**TASKS TO PERFORM:**
1. In the opinion piece on the Arizona farm animal ballot initiative, how many signatures does the coalition intend to collect?
2. According to the opinion piece on the Arizona farm animal ballot initiative, why does the coalition seek signatures from registered voters? Answer in one to three sentences.
3. Write a continuation of the opinion piece on animal cruelty and the Arizona farm initiative, starting after its final sentence.
----- EXCERPTED PASSAGE -----
Animal cruelty appalling
Laura Graham
September 9, 2005

You don't have to be a tofu-eating, Frisbee-tossing, tree-hugging hippie with "Meat is Murder" stickers on your car - or even a vegetarian - to be appalled by the inhumane treatment of animals on industrialized factory farms.

On Wednesday, Arizonans for Humane Farms, a coalition of animal welfare organizations, filed a ballot initiative with the secretary of state to provide more humane treatment for Arizona farm animals.

The coalition wants to collect 200,000 signatures from registered Arizona voters and qualify for the November 2006 ballot.

The initiative would prevent the cruel treatment of pigs and young veal calves that spend the majority of their miserable lives in small confined crates - suffering from a variety of ailments.

According to Stephanie Nichols-Young, president of the Animal Defense League of Arizona, the law would "preserve Arizona's tradition of humane farming, a clean environment, sound public health and safe foods."
----- LISTED ENTRIES -----
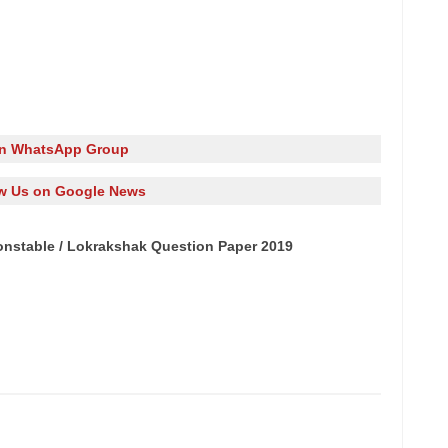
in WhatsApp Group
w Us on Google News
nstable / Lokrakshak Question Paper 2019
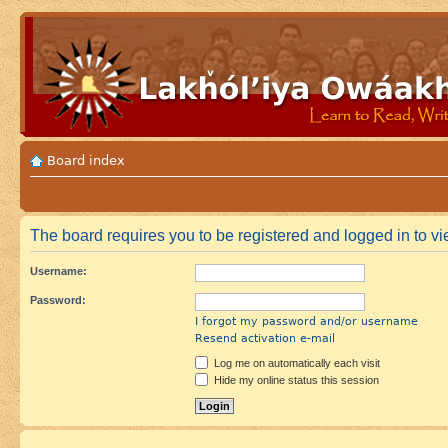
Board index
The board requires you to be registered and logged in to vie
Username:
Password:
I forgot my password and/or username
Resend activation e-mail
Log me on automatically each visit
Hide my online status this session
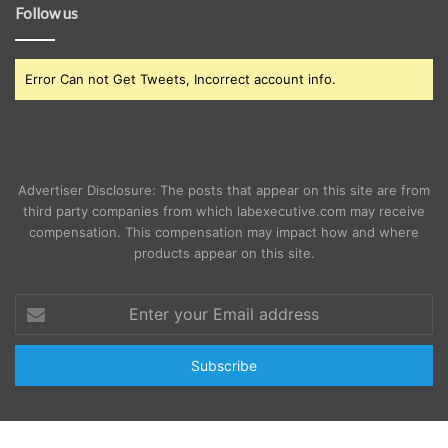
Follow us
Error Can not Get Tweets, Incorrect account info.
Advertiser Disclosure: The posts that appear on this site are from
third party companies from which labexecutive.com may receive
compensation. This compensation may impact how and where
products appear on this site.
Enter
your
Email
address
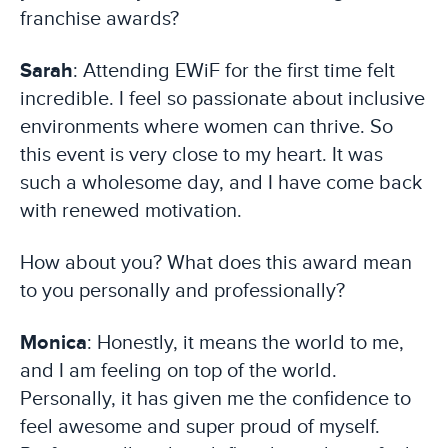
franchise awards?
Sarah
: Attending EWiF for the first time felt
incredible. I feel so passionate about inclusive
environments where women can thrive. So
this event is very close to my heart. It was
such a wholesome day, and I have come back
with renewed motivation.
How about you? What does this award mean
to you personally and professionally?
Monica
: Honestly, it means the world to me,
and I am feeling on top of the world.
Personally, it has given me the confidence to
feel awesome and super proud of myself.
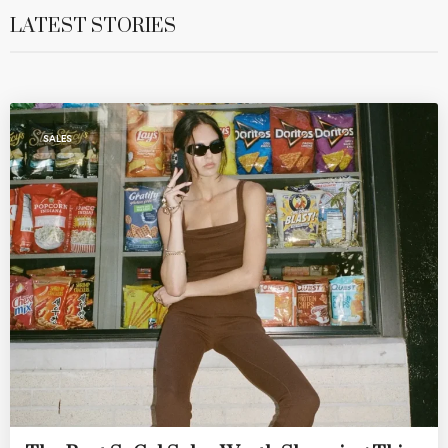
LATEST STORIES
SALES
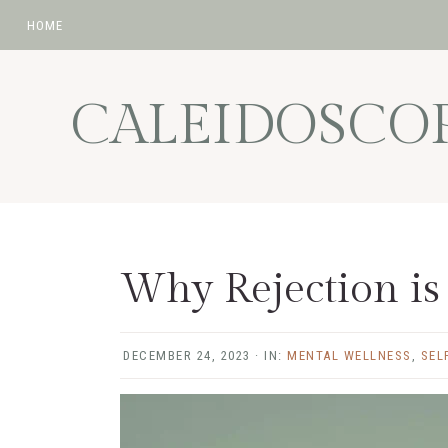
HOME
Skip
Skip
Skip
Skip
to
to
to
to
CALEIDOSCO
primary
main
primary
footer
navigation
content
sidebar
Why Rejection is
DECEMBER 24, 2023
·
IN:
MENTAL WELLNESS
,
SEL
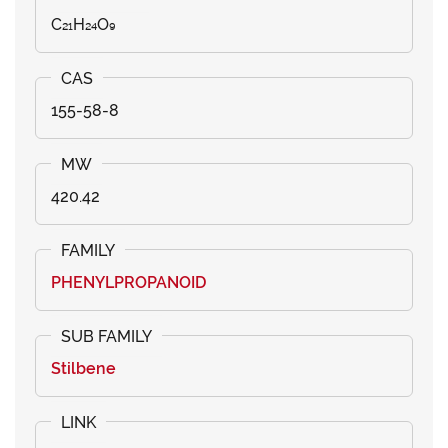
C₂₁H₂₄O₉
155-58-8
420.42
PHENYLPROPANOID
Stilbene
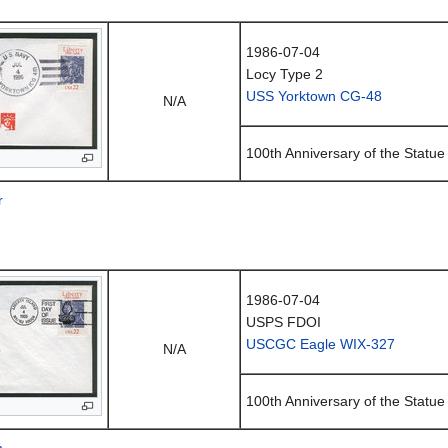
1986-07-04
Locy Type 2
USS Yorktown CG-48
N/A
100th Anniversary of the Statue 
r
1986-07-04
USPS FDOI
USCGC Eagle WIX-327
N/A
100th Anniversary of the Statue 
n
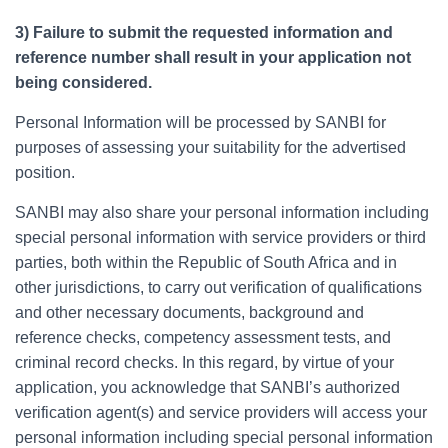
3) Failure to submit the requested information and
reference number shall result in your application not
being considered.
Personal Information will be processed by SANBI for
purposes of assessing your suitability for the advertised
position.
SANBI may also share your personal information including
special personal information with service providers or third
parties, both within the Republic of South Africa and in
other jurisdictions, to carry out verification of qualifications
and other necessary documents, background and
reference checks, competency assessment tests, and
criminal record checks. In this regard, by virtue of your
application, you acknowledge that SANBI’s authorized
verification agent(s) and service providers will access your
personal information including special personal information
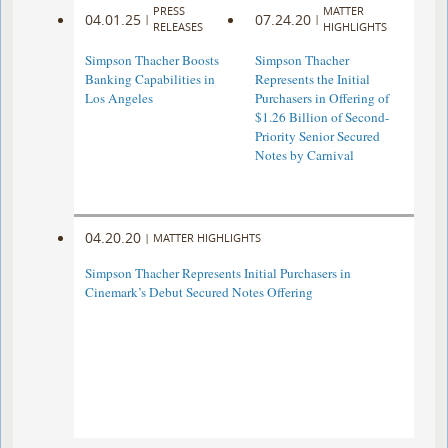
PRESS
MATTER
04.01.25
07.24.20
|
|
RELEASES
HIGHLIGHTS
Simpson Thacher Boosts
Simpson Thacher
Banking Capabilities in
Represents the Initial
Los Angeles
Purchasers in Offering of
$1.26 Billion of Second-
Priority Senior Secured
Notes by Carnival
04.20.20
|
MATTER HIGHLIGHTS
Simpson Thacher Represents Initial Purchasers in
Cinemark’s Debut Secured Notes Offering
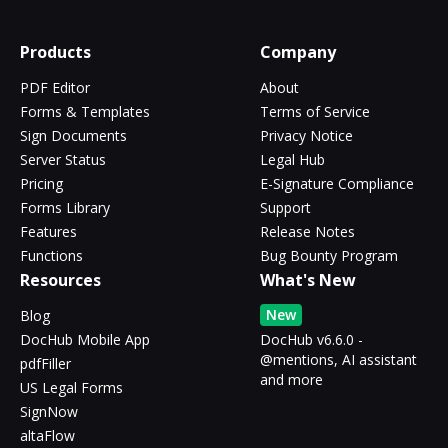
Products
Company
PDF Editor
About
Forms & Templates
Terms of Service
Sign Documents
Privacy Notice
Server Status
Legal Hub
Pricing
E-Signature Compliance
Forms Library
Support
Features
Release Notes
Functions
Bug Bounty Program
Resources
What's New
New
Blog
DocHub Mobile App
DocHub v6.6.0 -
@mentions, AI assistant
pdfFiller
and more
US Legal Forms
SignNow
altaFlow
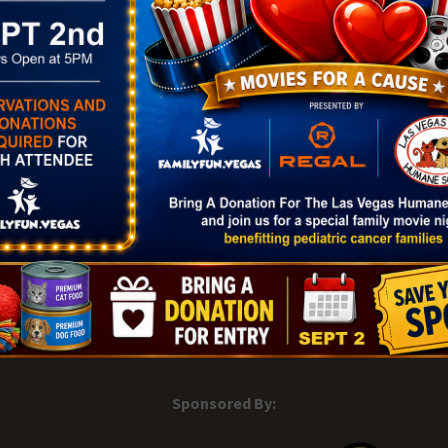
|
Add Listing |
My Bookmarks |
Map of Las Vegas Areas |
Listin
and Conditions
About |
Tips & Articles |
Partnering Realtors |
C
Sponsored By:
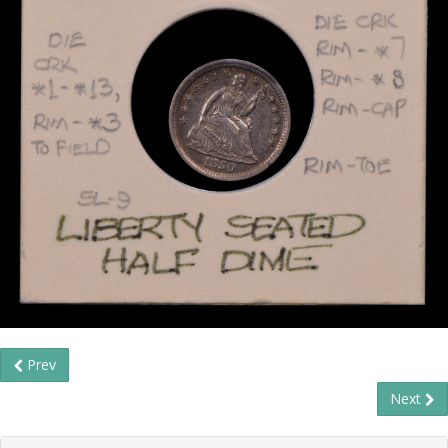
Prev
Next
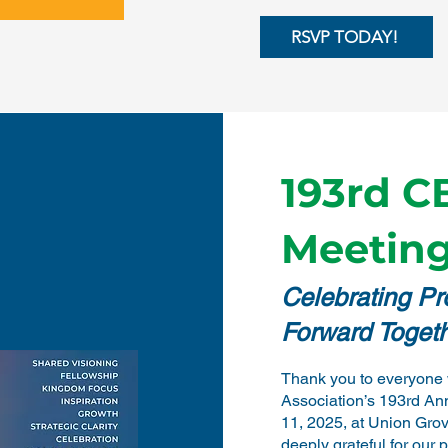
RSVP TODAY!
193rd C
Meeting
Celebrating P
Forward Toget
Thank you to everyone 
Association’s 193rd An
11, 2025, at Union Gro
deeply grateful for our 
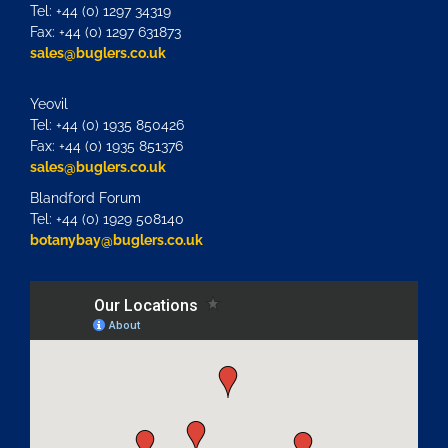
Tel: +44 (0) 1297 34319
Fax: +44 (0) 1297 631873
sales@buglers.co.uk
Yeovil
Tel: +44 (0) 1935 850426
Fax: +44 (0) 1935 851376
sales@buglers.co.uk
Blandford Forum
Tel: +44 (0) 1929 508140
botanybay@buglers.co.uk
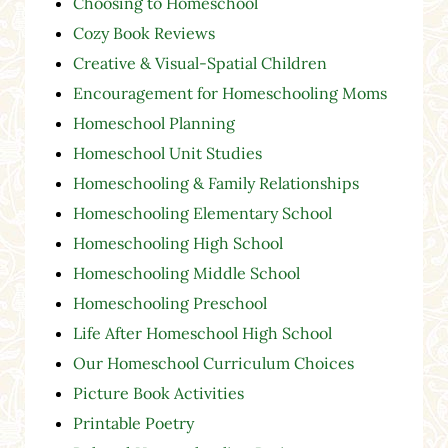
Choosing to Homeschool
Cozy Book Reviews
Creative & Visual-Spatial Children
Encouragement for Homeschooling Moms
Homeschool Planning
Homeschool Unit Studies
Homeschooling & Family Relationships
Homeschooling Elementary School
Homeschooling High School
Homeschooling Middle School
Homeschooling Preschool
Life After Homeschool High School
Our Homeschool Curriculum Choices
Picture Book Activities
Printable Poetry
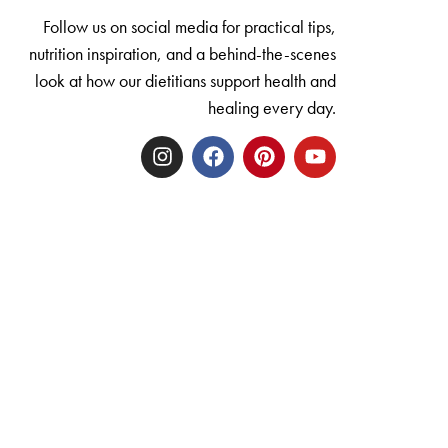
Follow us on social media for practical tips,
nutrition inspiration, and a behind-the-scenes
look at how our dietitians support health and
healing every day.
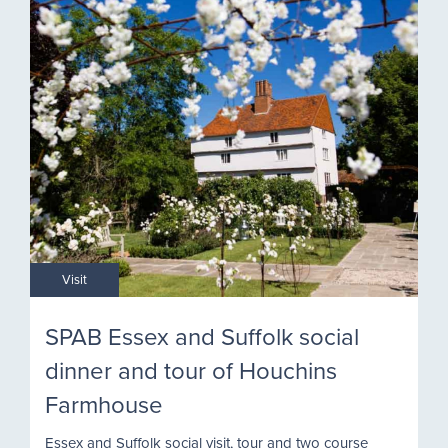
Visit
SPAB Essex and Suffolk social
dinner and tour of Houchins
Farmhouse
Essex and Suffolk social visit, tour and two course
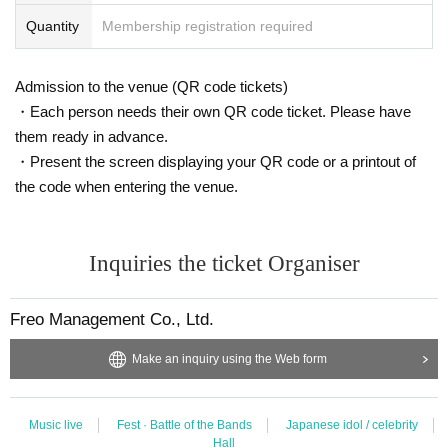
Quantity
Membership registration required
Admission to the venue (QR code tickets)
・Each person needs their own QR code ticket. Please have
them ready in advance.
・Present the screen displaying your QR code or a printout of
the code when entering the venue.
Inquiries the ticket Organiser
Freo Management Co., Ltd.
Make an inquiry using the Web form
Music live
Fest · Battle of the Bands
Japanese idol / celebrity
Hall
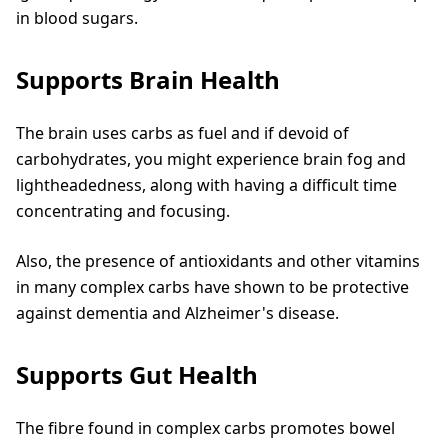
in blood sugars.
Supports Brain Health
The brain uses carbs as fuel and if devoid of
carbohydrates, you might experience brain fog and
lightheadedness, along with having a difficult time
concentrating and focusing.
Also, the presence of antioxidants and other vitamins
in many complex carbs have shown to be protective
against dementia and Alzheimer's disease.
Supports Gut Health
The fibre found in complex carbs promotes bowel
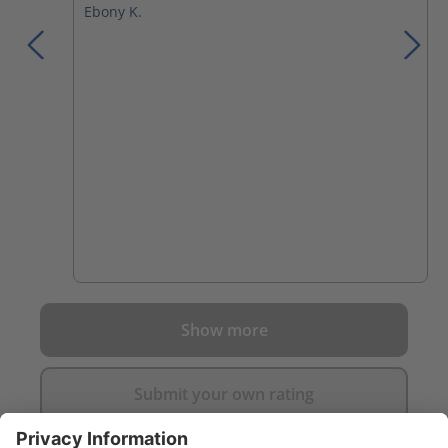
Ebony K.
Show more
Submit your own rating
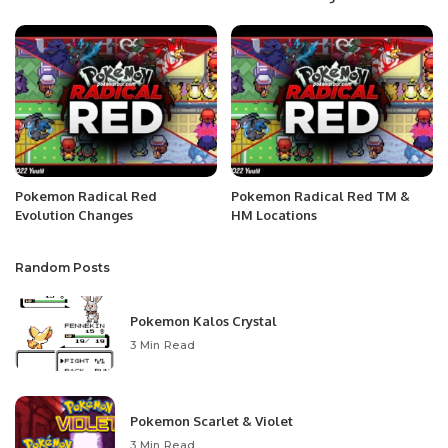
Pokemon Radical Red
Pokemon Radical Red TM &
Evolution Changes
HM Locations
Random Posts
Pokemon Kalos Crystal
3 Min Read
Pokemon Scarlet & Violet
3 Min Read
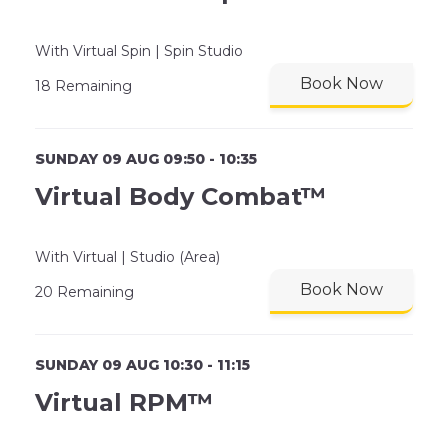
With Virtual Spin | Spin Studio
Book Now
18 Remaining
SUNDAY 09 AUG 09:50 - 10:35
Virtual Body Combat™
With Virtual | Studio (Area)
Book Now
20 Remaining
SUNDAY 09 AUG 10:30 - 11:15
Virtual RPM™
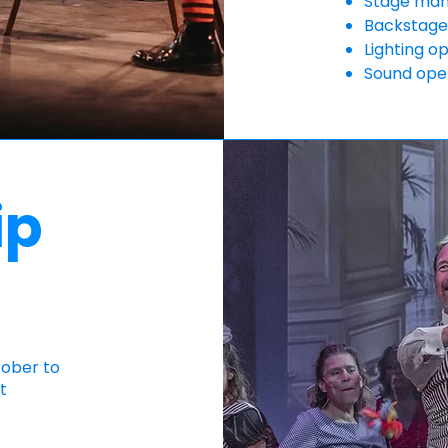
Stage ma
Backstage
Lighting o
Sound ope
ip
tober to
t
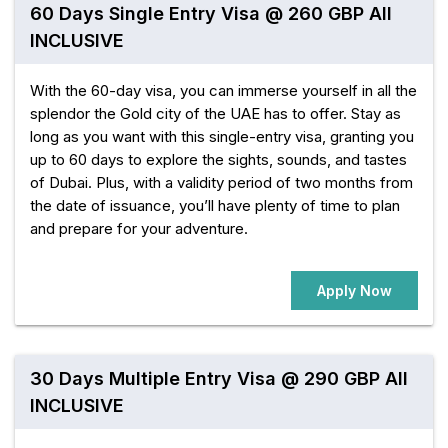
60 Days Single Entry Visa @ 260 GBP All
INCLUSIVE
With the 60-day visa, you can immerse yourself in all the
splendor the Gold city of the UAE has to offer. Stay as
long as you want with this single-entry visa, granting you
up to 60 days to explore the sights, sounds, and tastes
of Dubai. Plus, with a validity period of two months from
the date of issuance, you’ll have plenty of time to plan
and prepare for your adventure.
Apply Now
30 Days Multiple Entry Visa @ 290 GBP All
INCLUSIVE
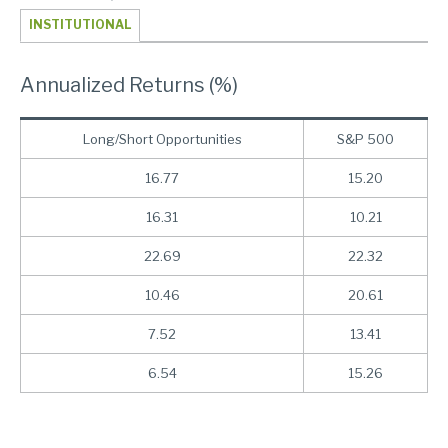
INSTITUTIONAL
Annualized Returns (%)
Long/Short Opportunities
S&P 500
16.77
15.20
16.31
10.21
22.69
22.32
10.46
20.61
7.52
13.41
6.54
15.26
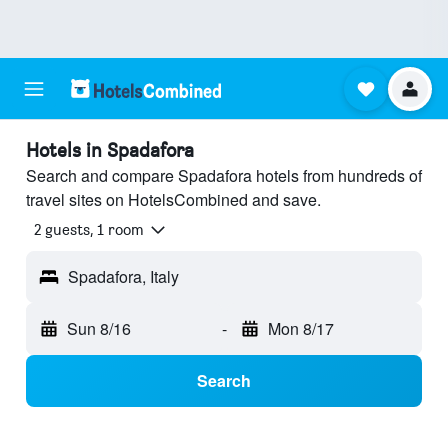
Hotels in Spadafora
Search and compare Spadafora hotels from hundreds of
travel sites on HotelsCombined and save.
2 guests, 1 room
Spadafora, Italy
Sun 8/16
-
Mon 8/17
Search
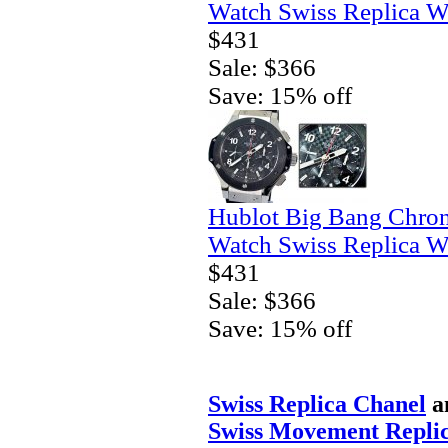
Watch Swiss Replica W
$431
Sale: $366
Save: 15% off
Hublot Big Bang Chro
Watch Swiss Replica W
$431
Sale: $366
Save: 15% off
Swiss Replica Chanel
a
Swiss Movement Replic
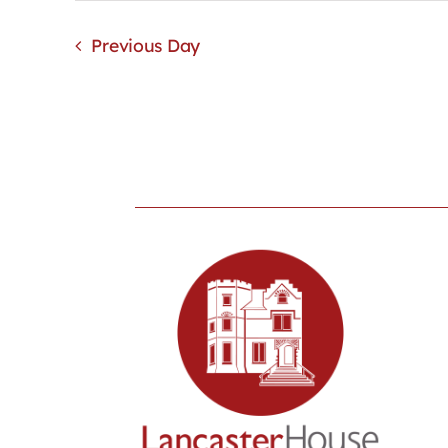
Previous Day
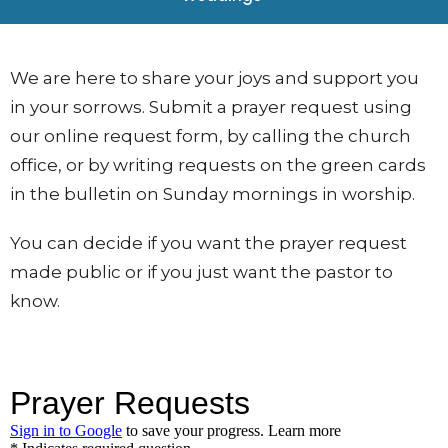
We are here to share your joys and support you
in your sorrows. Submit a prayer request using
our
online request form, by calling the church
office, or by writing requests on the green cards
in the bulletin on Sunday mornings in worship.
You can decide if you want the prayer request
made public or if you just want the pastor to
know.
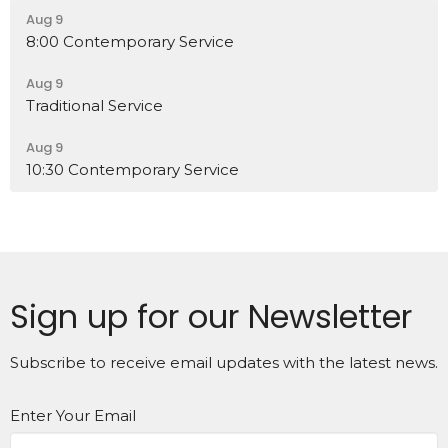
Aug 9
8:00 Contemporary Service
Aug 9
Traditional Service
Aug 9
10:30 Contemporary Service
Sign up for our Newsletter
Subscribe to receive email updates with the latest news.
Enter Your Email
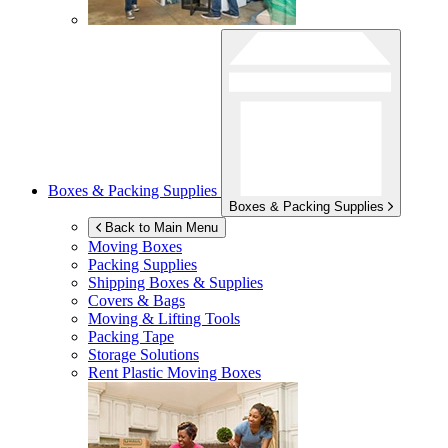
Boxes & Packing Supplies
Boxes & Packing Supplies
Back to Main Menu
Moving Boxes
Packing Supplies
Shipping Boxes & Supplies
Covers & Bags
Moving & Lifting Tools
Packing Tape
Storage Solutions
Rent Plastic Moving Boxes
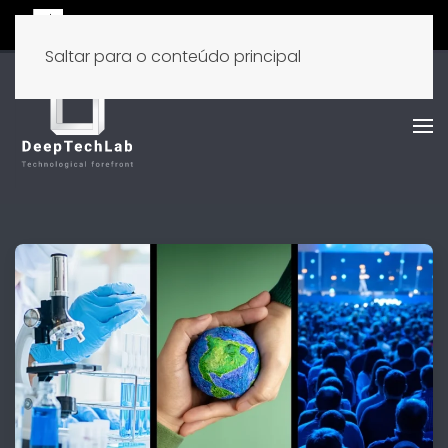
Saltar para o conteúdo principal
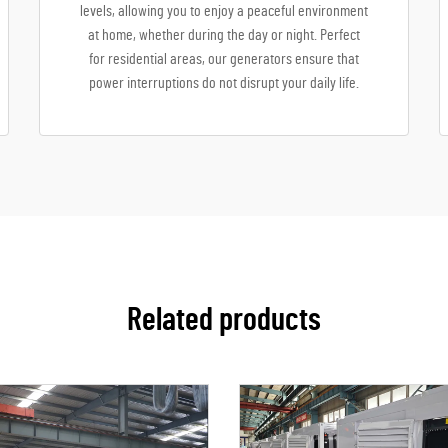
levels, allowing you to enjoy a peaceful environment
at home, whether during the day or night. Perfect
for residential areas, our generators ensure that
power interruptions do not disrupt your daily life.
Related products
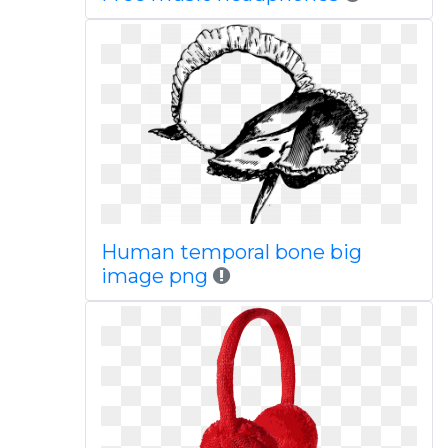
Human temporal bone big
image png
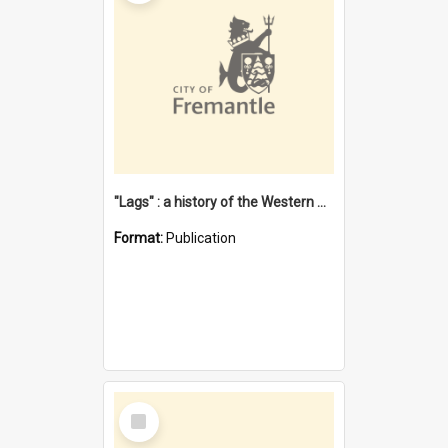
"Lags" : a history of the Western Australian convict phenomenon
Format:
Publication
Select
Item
-----
**EXERCISE ANSWERS:**
1. The coalition intends to collect 200,000 signatures from registered Arizona voters.

2. The coalition seeks 200,000 signatures from registered Arizona voters so that its initiative will qualify for the November 2006 ballot.

3.
Some have made the argument, "Who cares? They are going to die anyway." But, that statement is just as ignorant as it is cruel.

It's like saying, "Hey, your grandma may die soon, but does that mean she should live her last days locked in a closet?"

According to the Arizonans for Humane Farms Web site, "The extreme overcrowded conditions cause misery and suffering for the animals while polluting the air, contaminating the groundwater and threatening human health."

One report released in 2002 by the University of Iowa and Iowa State asserted that the "hydrogen sulfide and ammonia emissions from large-scale animal confinement facilities can pose a health risk to humans."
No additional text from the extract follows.